4 stars out of 5
When I read that one of my favorite authors, Sara Paretsky, had a new installment of her series featuring private investigator V.I. Warshawski (Brush Back, released in July), I rushed over to Amazon.com to learn more. When I got there, a more unpleasant reality hit: How the bleep did I miss reading not just one, but the previous three?
No satisfactory answer turned up, but not wanting to tackle the most recent entry without reading what came before sent me hustling to get my hands on those, starting with this one (the 14th). I was a little worried that I wouldn't remember much, but almost immediately a couple of characters from past books -- notably Warshawski's elderly and very protective neighbor Mr. Contreras -- made an appearance and eased my mind.
One I don't recall is her niece, Petra - and quite honestly, she turned out to be so annoying that I'm hoping she'll find something to occupy her time halfway around the world and never be heard from again. The argumentative, petulant young wench added nothing of substance to the story that I could find. That, and a few more errors that I'd expect from a writer of this caliber (a woman frightened out of her wits described as having "blenched," for instance) are the primary reasons for knocking my expected 5-star rating down by one.

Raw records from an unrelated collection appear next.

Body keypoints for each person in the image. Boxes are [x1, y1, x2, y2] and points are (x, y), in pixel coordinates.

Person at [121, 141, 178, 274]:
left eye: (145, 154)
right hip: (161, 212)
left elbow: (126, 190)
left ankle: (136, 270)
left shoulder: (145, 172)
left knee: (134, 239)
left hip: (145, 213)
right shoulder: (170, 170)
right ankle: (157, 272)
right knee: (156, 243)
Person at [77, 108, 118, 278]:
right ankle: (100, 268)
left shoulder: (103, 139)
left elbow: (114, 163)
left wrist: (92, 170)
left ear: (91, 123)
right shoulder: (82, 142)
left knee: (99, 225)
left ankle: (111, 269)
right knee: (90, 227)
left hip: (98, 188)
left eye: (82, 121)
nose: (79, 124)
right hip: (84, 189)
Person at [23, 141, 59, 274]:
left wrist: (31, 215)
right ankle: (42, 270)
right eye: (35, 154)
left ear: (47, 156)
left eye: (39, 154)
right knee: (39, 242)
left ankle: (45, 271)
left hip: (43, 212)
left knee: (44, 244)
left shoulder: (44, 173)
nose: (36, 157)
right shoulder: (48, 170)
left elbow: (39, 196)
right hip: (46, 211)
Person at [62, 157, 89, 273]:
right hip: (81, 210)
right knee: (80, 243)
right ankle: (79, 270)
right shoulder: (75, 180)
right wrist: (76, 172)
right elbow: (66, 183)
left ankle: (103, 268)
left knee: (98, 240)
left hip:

Do not, however, take that to mean I didn't enjoy this book; as long as I skimmed over Petra's parts (thus keeping in check my intense desire to smack her upside the head), I found it really hard to put down and finished it in record time.
Actually, it was Petra who got the whole thing rolling (though not in a good way); her aunt was trying to keep tabs on her after she took a job at an artsy, sleezy club in Chicago. A woman known as the Body Artist was performing; totally unclothed except for a tiny G-string and layers of paint, her "art" is inviting audience members to paint her body. After watching a young woman paint a winged design, Iraq war vet Chad Vishneski goes ballistic. A couple of days later, the young woman is murdered, dying in Warshawski's arms, in fact - and the vet, who is suffering from PTSD, is the prime suspect.
His parents believe he's innocent, as parents are wont to believe, and they ask Warshawski to clear his name. Since there are a number of inconsistencies and unanswered questions (what, for instance, do the strings of numbers mean that one rather nasty audience member regularly paints on the Body Artist's back?), Warshawski agrees to take the case. Almost immediately, the plot thickens; the Body Artist pulls a disappearing act, it comes to light that the young vet brought back secrets with him from Iraq that some very bad people don't want revealed and Warshawski finds her own life in danger.
Body Work by Sara Paretsky (Putnam Adult, August 2010); 464 pp.